• Travail demandé:
1. Relevez tous les noms de lieux cités dans le récit du siège de Jérusalem.
2. Recopiez, dans le récit du siège de Jérusalem, le passage allant de « La fontaine de » jusqu'à « et la poitrine. ».
3. Prolongez le récit du siège de Jérusalem au-delà de sa dernière phrase.

• Texte fourni:
Cependant l'armée commençait à souffrir horriblement de la soif. J'ai déjà dit que les environs de Jérusalem sont arides et dépourvus d'eau, et qu'on ne trouve qu'à une assez grande distance quelques ruisseaux, fontaines ou puits contenant des eaux vives. Ces sources même avaient été comblées par les ennemis, peu de temps avant l'arrivée de nos troupes, afin qu'elles pussent tenir moins longtemps à faire le siège de la place ; ils y avaient jeté de la terre ou les avaient bouchées par divers autres moyens ; ils avaient aussi ouvert les citernes et les autres réservoirs des eaux pluviales, qui, par ce procédé, ne pouvaient plus les retenir ; ou bien encore ils les avaient malicieusement cachées, afin que les pauvres malheureux, tourmentés de la soif, ne pussent venir y chercher quelque soulagement.
Les habitants de Bethléem et les fidèles qui demeuraient à Thécua, la ville des prophètes, se rendaient souvent à l'armée et conduisaient ensuite les Croisés vers les fontaines qui se trouvaient situées à quatre ou cinq milles de leur camp. Là s'élevaient de nouvelles difficultés ; les arrivants se poussaient les uns les autres et s'empressaient réciproquement de puiser de l'eau; souvent même ils en venaient à de vives altercations, et enfin, après de longs retards, ils remplissaient des outres d'une eau toute bourbeuse, qu'ils vendaient ensuite fort cher, la distribuant cependant en si petite quantité qu'un homme altéré en avait à peine de quoi satisfaire au premier besoin.
La fontaine de Siloé, située tout prés de la ville, et dont j'ai déjà donné la description, était loin de pouvoir suffire à tant de monde, d'autant plus qu'elle ne coulait pas toujours, et que ses eaux étaient d'ailleurs fort insipides. La chaleur ardente du mois de juin accroissait encore l'incommodité de la soif et rendait plus pénible à chacun cet état continuel de suffocation, sans parler même de l'excès du travail et de l'abondance de la poussière, qui ne laissaient pas aussi de dessécher le palais et la poitrine.

• Données fournies:

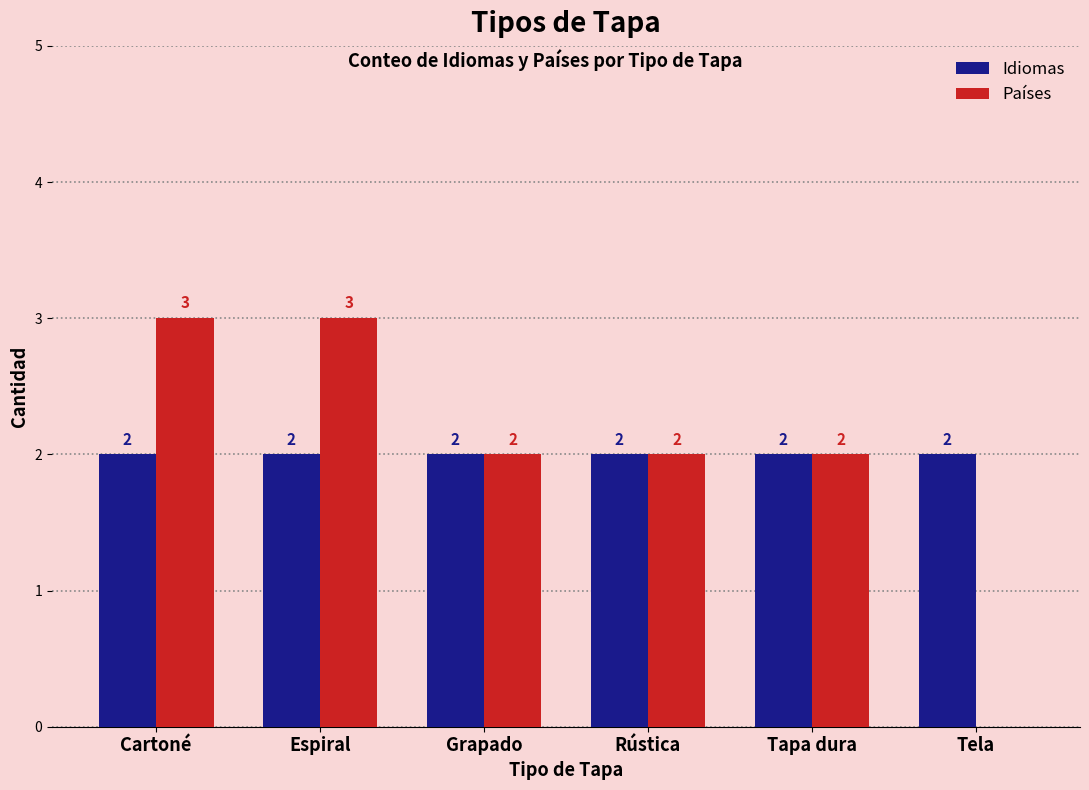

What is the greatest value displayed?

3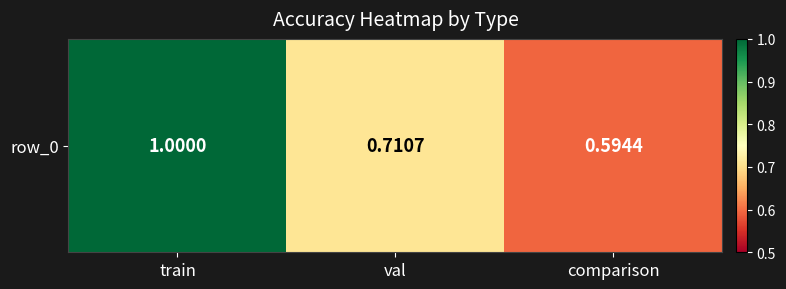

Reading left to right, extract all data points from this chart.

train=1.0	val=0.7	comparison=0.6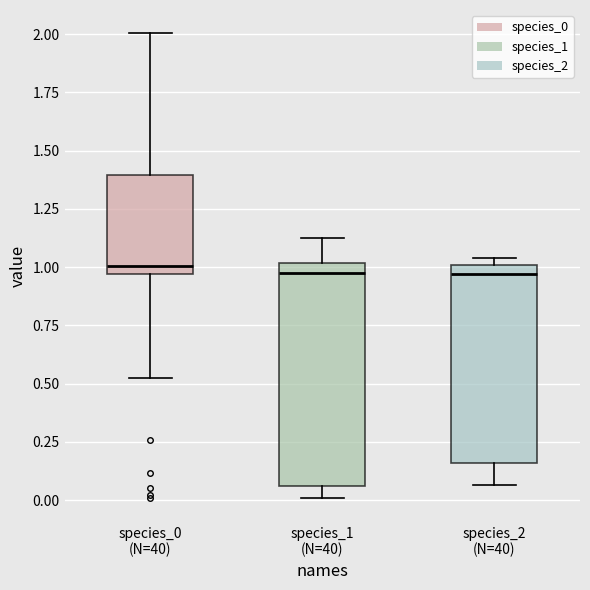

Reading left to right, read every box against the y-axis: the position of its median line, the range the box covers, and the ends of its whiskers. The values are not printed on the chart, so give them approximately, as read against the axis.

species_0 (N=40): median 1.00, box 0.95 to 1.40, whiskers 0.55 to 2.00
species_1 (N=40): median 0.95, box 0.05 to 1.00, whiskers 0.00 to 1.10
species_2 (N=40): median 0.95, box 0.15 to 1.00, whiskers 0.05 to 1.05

• Réponses attendues:
1.
- Jérusalem
- Bethléem
- Thécua
- Siloé (la fontaine de Siloé)

2.
La fontaine de Siloé, située tout prés de la ville, et dont j'ai déjà donné la description, était loin de pouvoir suffire à tant de monde, d'autant plus qu'elle ne coulait pas toujours, et que ses eaux étaient d'ailleurs fort insipides. La chaleur ardente du mois de juin accroissait encore l'incommodité de la soif et rendait plus pénible à chacun cet état continuel de suffocation, sans parler même de l'excès du travail et de l'abondance de la poussière, qui ne laissaient pas aussi de dessécher le palais et la poitrine.

3.
Les Croisés sortaient du camp en secret et se dispersaient dans les environs pour chercher de l'eau de tous les côtés avec le plus grand soin ; ils marchaient par petits détachements, et, au moment où ils croyaient avoir trouvé quelque filet caché, ils se voyaient aussitôt entourés par une immense multitude de gens occupés aux mêmes recherches ; quelquefois, lorsqu'ils avaient découvert quelque source, il s'élevait entre eux de vives querelles ; ils cherchaient à se repousser les uns les autres, et souvent on en venait à se battre. Ceux qui étaient à pied usaient d'économie lorsqu'ils avaient trouvé un peu d'eau, et parvenaient, de manière ou d'autre, à se donner quelque soulagement; mais les hommes qui avaient un grand nombre de chevaux se voyaient souvent obligés de les conduire à trois ou quatre milles loin du camp, et ne parvenaient souvent à les faire abreuver qu'à travers mille difficultés. Ceux de ces animaux que l'on négligeait, et que leurs maîtres ne pouvaient suffisamment soigner, erraient dans la campagne, à pas lents et perdant toutes leurs forces; on voyait les chevaux, les mulets, les ânes, les bestiaux de toute espèce, consumés par la soif et par la chaleur, tomber de dessèchement et mourir enfin, ayant tout l'intérieur du corps entièrement brûlé ; leurs cadavres répandaient ensuite dans le camp une odeur fétide et pestilentielle, et l'air s'imprégnait d'exhalaisons empoisonnées.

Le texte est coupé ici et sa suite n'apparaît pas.